Reproduce word for word everything in the material below from the line with "scientific name: Gaillardia aristata" down to the line with "genus: Amaropostia", both of those lines included. Copy only those lines.

================

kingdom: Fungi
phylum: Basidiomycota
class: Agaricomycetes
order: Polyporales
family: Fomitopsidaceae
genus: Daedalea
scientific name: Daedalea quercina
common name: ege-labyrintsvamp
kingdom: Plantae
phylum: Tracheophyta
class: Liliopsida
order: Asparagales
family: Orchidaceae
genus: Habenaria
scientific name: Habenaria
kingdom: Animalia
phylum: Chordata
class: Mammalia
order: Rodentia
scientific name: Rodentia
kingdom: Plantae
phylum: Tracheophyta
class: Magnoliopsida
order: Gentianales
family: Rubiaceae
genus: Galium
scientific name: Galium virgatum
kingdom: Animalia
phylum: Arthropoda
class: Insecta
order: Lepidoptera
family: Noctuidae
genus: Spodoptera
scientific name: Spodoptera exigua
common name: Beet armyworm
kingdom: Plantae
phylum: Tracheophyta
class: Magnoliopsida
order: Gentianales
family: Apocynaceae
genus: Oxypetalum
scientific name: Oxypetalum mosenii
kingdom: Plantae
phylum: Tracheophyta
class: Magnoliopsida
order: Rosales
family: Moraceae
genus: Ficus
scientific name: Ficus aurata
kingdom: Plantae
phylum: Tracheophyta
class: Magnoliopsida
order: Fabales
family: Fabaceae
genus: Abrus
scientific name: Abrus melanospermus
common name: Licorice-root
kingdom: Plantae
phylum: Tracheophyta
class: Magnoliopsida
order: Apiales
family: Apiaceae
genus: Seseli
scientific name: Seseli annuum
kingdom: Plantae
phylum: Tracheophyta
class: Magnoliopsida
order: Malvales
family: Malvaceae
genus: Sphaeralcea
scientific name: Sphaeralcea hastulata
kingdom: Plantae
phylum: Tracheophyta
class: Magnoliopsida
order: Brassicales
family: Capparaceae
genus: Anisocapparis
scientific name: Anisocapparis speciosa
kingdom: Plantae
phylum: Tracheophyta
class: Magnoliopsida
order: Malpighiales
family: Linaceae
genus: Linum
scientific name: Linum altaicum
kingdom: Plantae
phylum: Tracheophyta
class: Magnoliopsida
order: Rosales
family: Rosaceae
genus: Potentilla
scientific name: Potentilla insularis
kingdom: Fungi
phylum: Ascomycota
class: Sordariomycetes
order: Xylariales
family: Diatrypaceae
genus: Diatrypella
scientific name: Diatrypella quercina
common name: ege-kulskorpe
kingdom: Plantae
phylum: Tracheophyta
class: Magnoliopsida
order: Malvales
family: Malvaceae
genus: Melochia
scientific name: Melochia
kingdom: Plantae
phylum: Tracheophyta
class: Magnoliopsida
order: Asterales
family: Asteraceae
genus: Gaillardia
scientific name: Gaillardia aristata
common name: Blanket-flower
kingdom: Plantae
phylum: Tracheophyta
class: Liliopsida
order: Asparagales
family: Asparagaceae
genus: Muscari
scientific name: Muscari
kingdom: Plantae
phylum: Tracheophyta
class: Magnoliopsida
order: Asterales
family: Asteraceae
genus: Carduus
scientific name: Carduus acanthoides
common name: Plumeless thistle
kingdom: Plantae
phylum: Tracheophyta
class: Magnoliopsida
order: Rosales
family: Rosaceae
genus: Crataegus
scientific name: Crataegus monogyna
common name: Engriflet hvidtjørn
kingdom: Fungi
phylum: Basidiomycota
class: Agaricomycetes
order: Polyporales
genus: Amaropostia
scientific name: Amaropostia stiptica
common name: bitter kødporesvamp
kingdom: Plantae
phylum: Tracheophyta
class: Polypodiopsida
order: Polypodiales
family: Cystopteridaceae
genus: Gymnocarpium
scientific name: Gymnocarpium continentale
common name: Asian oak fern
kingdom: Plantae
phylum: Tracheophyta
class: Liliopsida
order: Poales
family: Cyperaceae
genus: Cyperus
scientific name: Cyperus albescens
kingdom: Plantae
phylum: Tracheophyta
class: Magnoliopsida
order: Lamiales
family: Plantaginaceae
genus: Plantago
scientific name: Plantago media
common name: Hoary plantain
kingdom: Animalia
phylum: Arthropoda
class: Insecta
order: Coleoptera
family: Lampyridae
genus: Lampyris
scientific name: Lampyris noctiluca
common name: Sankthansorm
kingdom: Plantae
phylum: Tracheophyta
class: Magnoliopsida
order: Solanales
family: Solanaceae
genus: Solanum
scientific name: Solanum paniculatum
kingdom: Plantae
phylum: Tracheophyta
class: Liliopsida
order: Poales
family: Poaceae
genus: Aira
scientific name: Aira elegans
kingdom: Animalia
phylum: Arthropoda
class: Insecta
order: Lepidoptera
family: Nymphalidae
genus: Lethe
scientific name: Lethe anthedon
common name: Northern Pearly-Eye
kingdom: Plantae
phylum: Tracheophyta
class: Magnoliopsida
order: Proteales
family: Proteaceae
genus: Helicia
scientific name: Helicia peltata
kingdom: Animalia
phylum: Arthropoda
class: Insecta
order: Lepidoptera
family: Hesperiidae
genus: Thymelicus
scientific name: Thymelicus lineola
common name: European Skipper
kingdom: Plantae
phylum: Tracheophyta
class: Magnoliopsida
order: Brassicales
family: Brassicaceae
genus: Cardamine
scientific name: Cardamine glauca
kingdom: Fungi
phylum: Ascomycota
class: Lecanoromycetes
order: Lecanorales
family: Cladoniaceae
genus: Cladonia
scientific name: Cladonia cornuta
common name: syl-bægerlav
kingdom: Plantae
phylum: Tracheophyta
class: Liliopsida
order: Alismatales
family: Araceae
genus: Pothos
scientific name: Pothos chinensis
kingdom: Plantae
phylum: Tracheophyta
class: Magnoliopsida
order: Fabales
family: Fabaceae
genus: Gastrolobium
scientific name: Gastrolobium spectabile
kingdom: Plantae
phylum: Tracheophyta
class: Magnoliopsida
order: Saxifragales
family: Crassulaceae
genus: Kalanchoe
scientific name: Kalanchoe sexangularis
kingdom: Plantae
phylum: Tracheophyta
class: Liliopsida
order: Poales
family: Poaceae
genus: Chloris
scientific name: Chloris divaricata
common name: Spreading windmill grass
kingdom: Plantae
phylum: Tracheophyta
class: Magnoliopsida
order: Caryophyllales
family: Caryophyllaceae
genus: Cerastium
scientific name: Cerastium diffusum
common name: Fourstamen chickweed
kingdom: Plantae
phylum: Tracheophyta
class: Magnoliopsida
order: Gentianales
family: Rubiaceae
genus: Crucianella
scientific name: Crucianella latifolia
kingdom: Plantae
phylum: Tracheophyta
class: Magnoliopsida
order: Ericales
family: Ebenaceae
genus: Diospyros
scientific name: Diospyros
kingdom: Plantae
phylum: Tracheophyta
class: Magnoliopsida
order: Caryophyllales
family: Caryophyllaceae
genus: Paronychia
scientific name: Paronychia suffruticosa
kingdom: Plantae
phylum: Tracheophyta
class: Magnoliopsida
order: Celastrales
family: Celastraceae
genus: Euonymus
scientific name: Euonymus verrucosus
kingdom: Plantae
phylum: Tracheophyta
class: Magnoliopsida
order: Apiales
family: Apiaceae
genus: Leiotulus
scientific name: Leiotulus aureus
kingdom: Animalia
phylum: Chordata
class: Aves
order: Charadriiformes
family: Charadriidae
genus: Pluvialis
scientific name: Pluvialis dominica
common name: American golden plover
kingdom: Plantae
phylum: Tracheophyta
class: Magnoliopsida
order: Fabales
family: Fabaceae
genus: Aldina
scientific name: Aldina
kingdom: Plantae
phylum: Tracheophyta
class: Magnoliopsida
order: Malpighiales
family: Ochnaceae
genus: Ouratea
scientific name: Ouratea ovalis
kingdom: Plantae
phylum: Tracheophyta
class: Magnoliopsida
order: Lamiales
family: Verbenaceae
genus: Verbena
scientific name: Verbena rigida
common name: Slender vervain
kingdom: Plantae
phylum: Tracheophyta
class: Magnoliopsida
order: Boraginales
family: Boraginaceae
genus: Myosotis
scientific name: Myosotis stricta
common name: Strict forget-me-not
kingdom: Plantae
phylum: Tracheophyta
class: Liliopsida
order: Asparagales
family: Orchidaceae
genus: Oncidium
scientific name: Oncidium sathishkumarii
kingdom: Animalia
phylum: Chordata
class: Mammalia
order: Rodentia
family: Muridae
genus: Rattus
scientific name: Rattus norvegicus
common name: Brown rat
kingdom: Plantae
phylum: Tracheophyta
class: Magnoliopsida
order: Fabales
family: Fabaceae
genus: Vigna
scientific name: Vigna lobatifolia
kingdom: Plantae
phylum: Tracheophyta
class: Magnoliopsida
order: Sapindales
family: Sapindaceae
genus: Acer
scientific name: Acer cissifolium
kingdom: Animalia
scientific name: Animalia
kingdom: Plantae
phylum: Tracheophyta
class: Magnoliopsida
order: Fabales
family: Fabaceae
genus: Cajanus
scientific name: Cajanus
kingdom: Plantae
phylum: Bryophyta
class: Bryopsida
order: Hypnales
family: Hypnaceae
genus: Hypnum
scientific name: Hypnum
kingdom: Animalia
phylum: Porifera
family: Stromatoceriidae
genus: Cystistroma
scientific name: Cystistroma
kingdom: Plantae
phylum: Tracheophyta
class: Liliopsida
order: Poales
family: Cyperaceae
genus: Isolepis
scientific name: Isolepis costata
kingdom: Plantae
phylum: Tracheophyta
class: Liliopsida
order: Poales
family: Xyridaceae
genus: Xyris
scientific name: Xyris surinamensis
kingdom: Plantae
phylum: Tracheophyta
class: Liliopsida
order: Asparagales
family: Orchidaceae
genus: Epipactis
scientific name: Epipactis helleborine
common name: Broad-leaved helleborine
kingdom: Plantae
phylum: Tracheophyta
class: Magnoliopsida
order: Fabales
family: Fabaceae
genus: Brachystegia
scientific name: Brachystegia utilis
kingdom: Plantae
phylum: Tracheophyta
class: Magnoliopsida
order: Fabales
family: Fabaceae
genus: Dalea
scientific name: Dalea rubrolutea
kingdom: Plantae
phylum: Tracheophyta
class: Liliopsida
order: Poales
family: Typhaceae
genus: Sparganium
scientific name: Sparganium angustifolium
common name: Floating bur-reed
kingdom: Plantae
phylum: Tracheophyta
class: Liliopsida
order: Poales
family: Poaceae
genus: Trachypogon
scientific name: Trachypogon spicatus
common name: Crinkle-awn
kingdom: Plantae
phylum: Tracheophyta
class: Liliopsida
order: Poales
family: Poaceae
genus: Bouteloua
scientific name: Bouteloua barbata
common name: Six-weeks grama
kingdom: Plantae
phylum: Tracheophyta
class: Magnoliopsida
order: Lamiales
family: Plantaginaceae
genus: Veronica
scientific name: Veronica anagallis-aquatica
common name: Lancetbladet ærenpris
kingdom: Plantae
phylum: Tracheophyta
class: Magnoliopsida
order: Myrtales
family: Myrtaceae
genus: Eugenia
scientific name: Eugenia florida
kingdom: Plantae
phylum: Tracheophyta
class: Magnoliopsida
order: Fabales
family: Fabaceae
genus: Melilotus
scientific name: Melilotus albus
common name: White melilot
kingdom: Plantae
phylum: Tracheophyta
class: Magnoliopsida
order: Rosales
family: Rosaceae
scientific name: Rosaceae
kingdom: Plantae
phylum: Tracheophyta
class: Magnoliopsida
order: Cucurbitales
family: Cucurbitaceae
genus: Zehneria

================

**The output**
scientific name: Gaillardia aristata
common name: Blanket-flower
kingdom: Plantae
phylum: Tracheophyta
class: Liliopsida
order: Asparagales
family: Asparagaceae
genus: Muscari
scientific name: Muscari
kingdom: Plantae
phylum: Tracheophyta
class: Magnoliopsida
order: Asterales
family: Asteraceae
genus: Carduus
scientific name: Carduus acanthoides
common name: Plumeless thistle
kingdom: Plantae
phylum: Tracheophyta
class: Magnoliopsida
order: Rosales
family: Rosaceae
genus: Crataegus
scientific name: Crataegus monogyna
common name: Engriflet hvidtjørn
kingdom: Fungi
phylum: Basidiomycota
class: Agaricomycetes
order: Polyporales
genus: Amaropostia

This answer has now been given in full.